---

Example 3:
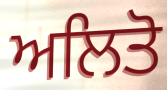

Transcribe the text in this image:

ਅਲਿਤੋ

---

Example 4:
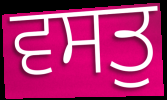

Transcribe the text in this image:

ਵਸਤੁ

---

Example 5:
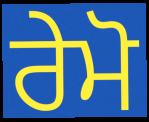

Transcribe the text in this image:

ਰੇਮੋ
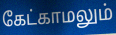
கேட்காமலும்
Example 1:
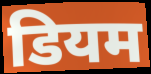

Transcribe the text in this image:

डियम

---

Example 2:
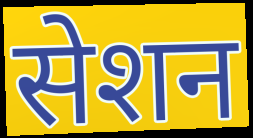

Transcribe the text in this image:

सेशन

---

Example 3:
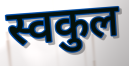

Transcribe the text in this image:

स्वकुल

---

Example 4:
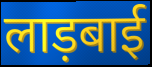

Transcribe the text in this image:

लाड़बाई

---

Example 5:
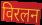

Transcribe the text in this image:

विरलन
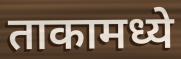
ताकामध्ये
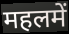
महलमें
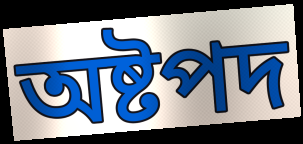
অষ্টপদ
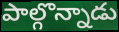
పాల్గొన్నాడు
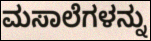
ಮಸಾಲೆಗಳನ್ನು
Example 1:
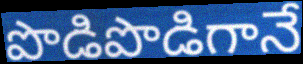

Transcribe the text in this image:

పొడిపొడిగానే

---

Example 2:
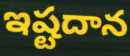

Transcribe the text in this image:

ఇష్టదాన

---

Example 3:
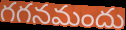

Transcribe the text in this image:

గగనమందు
=-=-=
### Problem to solve
Give every line above again exactly, with no pictures.

### Exercise response
---

Example 3:

Transcribe the text in this image:

ਅਲਿਤੋ

---

Example 4:

Transcribe the text in this image:

ਵਸਤੁ

---

Example 5:

Transcribe the text in this image:

ਰੇਮੋ
கேட்காமலும்
Example 1:

Transcribe the text in this image:

डियम

---

Example 2:

Transcribe the text in this image:

सेशन

---

Example 3:

Transcribe the text in this image:

स्वकुल

---

Example 4:

Transcribe the text in this image:

लाड़बाई

---

Example 5:

Transcribe the text in this image:

विरलन
ताकामध्ये
महलमें
অষ্টপদ
పాల్గొన్నాడు
ಮಸಾಲೆಗಳನ್ನು
Example 1:

Transcribe the text in this image:

పొడిపొడిగానే

---

Example 2:

Transcribe the text in this image:

ఇష్టదాన

---

Example 3:

Transcribe the text in this image:

గగనమందు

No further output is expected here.